Auch nach einer Sondersitzung des Innenausschusses des Bundestages bleiben Fragen zum Tatmotiv des jungen Mannes, der in München vergangene Woche den Anschlag auf eine Gewerkschafts-Demo verübt hat. "Der Erkenntnisgewinn der heutigen Sitzung war wegen der geringen Ermittlungszeit erwartbar gering", sagt die FDP-Abgeordnete, Ann-Veruschka Jurisch. Es wäre aus ihrer Sicht besser gewesen, später zusammenzukommen.

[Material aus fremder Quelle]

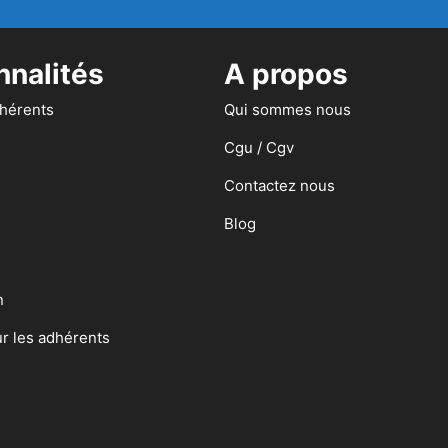
nnalités
A propos
dhérents
Qui sommes nous
Cgu / Cgv
Contactez nous
Blog
n
ur les adhérents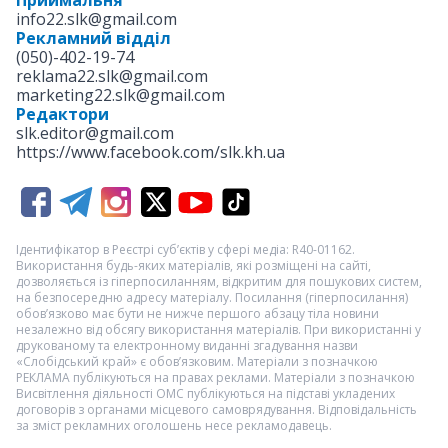
Приймальня
info22.slk@gmail.com
Рекламний відділ
(050)-402-19-74
reklama22.slk@gmail.com
marketing22.slk@gmail.com
Редактори
slk.editor@gmail.com
https://www.facebook.com/slk.kh.ua
Ідентифікатор в Реєстрі суб’єктів у сфері медіа: R40-01162.
Використання будь-яких матеріалів, які розміщені на сайті,
дозволяється із гіперпосиланням, відкритим для пошукових систем,
на безпосередню адресу матеріалу. Посилання (гіперпосилання)
обов’язково має бути не нижче першого абзацу тіла новини
незалежно від обсягу використання матеріалів. При використанні у
друкованому та електронному виданні згадування назви
«Слобідський край» є обов’язковим. Матеріали з позначкою
РЕКЛАМА
публікуються на правах реклами. Матеріали з позначкою
Висвітлення діяльності ОМС
публікуються на підставі укладених
договорів з органами місцевого самоврядування. Відповідальність
за зміст рекламних оголошень несе рекламодавець.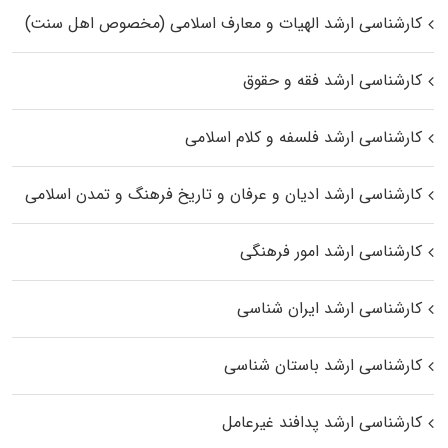
کارشناسی ارشد الهیات و معارف اسلامی (مخصوص اهل سنت)
کارشناسی ارشد فقه و حقوق
کارشناسی ارشد فلسفه و کلام اسلامی
کارشناسی ارشد ادیان و عرفان و تاریخ فرهنگ و تمدن اسلامی
کارشناسی ارشد امور فرهنگی
کارشناسی ارشد ایران شناسی
کارشناسی ارشد باستان شناسی
کارشناسی ارشد پدافند غیرعامل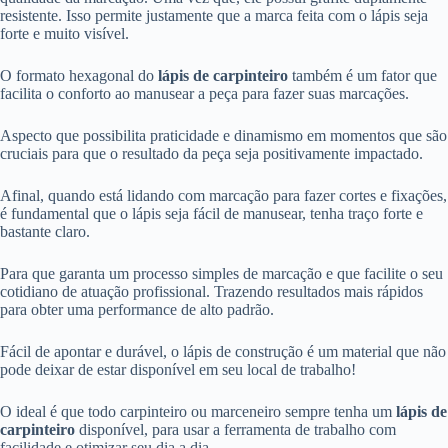
resistente. Isso permite justamente que a marca feita com o lápis seja
forte e muito visível.
O formato hexagonal do
lápis de carpinteiro
também é um fator que
facilita o conforto ao manusear a peça para fazer suas marcações.
Aspecto que possibilita praticidade e dinamismo em momentos que são
cruciais para que o resultado da peça seja positivamente impactado.
Afinal, quando está lidando com marcação para fazer cortes e fixações,
é fundamental que o lápis seja fácil de manusear, tenha traço forte e
bastante claro.
Para que garanta um processo simples de marcação e que facilite o seu
cotidiano de atuação profissional. Trazendo resultados mais rápidos
para obter uma performance de alto padrão.
Fácil de apontar e durável, o lápis de construção é um material que não
pode deixar de estar disponível em seu local de trabalho!
O ideal é que todo carpinteiro ou marceneiro sempre tenha um
lápis de
carpinteiro
disponível, para usar a ferramenta de trabalho com
facilidade e otimizar seu dia a dia.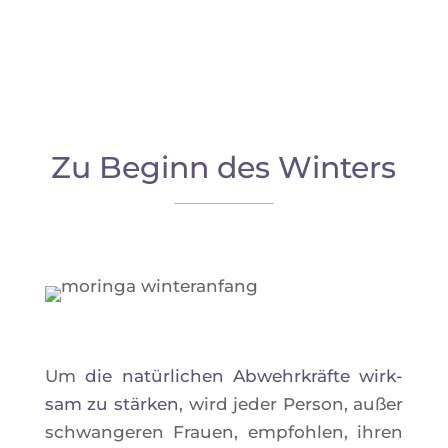
Zu Beginn des Winters
Um
die natür­li­chen Abwehr­kräfte wirk­
sam zu stär­ken
, wird jeder Per­son, außer
schwan­ge­ren Frauen, emp­foh­len, ihren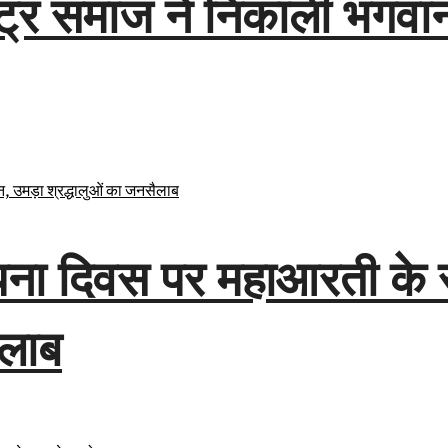
ट्र समाज ने निकाली भगवान 
थापना दिवस पर महाआरती के 
ैलाब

Bei der Attacke in München war am Donnerstag vergangener Woche ein 24-jähriger Afghane mit seinem Auto in einen Verdi-Demonstrationszug gefahren. Ein zweijähriges Mädchen und seine 37 Jahre alte Mutter wurden so schwer verletzt, dass sie am Samstag im Krankenhaus starben. Mindestens 37 weitere Menschen erlitten Verletzungen.
Bundesinnenministerin Nancy Faeser (SPD) nahm gemeinsam mit BKA-Vizepräsident Jürgen Peter aus Wiesbaden per Video an der Sitzung teil. Auch Bayerns Innenminister Joachim Herrmann (CSU) und der Münchner Oberbürgermeister Dieter Reiter (SPD) ließen sich zuschalten.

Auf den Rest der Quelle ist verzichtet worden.